Here are some great tips on making your mark in the world of e-commerce.
Think Content Marketing
So much falls under the banner of “Content Marketing,” but mastering even the basics can make a huge impact on your bottom line. To begin, make sure your site has a blog component, and post great content on a regular basis. Doing so helps build authority in whatever product line you’re in and creates a definite sense of credibility. And be sure to blog with your readers—who are also your customers—in mind. Show them you have an important niche to fill and you can develop trust and a bond.
Also, be sure to provide links from your site to other sites that are relevant and have good resources to draw upon. And don’t be afraid to use lots of visuals—video, infographics etc.—to help tell the story of your products, as this is a great way to grow brand awareness.

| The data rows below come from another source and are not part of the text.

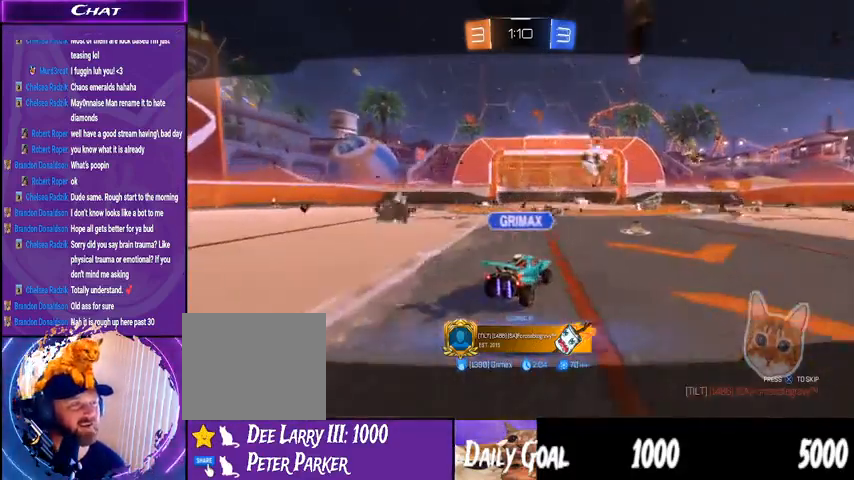
{"buttons": ["R2"], "left_stick": "center", "right_stick": "center", "events": [[267, "R2", "down"]]}
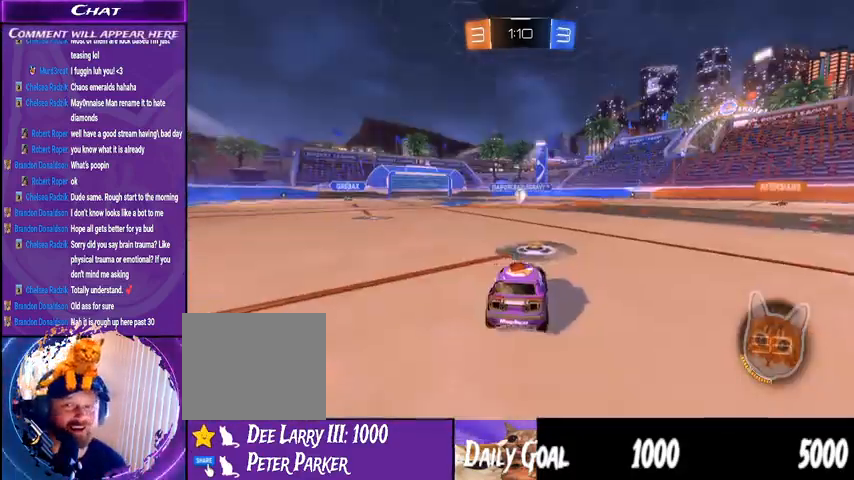
{"buttons": ["R2"], "left_stick": "center", "right_stick": "center", "events": []}
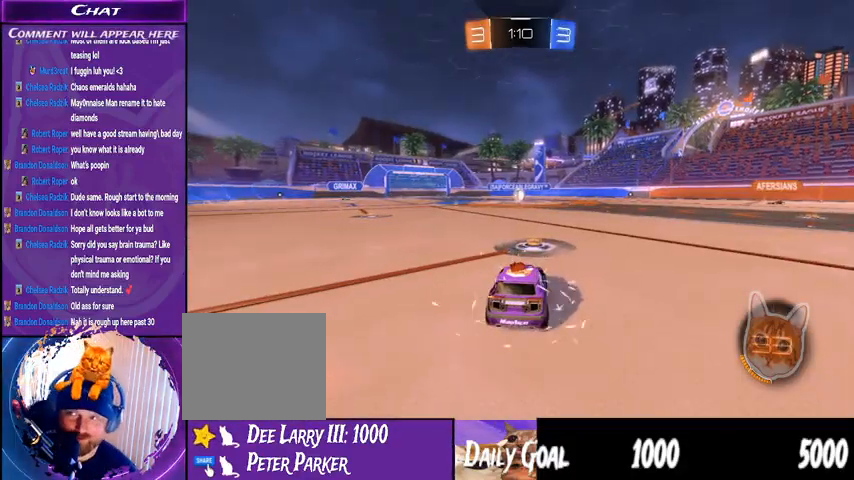
{"buttons": ["R2"], "left_stick": "center", "right_stick": "center", "events": []}
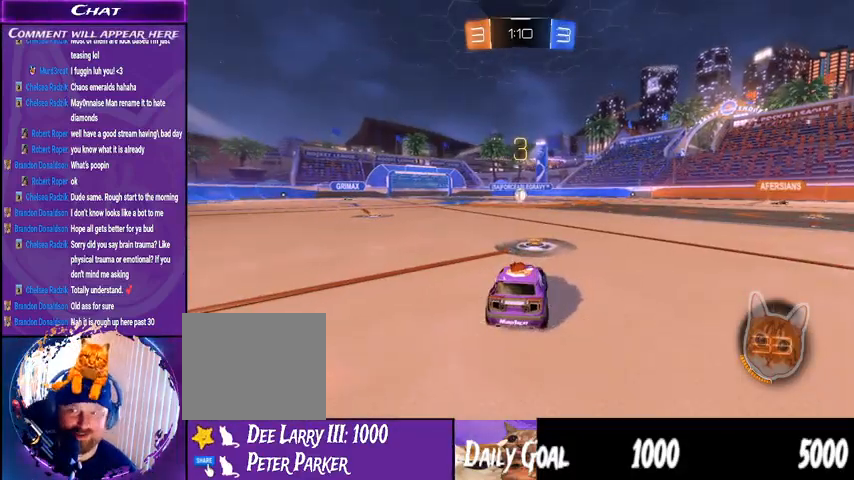
{"buttons": ["R1", "R2"], "left_stick": "center", "right_stick": "center", "events": [[433, "R1", "down"]]}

Create Amazing Category Pages
Product and category pages for most retail sites follow the same basic design formula, so don’t be afraid to break out of the mold and try something daring and new. Add first-person testimonials to product listings and put your products in interesting layouts (rather than boring white-screen shots) that give them context. And consider having a “help” element to each product that can guide customers to pages that give more information on the applications of a particular product. For instance, someone browsing your site for, say, handcrafted pottery may not know what went into making a particular piece and why it’s so special. So give them a link to follow that shows why that piece of pottery isn’t like others that are similar: this may include showing them a back story on the creator or why the materials that went into it are rarer than those commonly used.
Also, be sure you use high-quality and wholly unique descriptions of your products. Dump the standard three-bullet-point listing and make the reader become vested in the merchandise. Don’t use the same verbiage as the manufacturer does or rely on generic descriptions, but rather create text that really speaks to the customer.
Involve Your Customers
Through allowing them to comment on your products or simply review them with a standard online form, getting user-generated content flowing is a great way to maintain and grow your customer base. Offer an incentive on their next order if they leave a comment, but make the process easy so as not to deter potential reviewers.
Think About Links
E-commerce specialists are continuously talking about the importance of links on your website. They help you get traffic and garner attention to your site and your products. The links should follow an intuitive train of thought, such as connecting readers to resources that relate to what you’re selling. Also, a great idea to is find an individual willing to review your products independently, and you can link to their site exclusively. A professional reviewer should have some known credentials in your product field, and you can offer them something free in return for their reviews. But keep your relationship with the reviewer professional: Google may detect that you’re “buying” links to increase traffic to your site, but not if you ask said reviewer not to follow other links on your site.
Find Your Niche
To really compete against the mega-retailers you need to distinguish yourself and what you’re selling. You can achieve this by selecting unique products and becoming the absolute expert authority on those products. Find something that a site such as Amazon doesn’t offer and push it in a big way. Another way to find your niche is to offer outstanding service in a way that Amazon cannot no matter how cheaply they ‘re able to sell a particular product. So be unequaled in customer service—although most people still buy on the basis of price alone, lots of them do not and see the value in spending a little more for outstanding attention to their needs, complaints, wishes etc.
Encouraging people to shop at their local farmer’s market rather than buying produce from a chain grocery store is a great example of speaking to a local customer base. So keep a “local first” element to your site and, if possible, consider even having a special product page that offers only things produced in your community. Amazon is too big to really leverage this idea, so you may find that the greatest numbers of conversions to sales are coming from your backyard or from clients who see the benefit to keeping money in the hands of the people who deserve it most.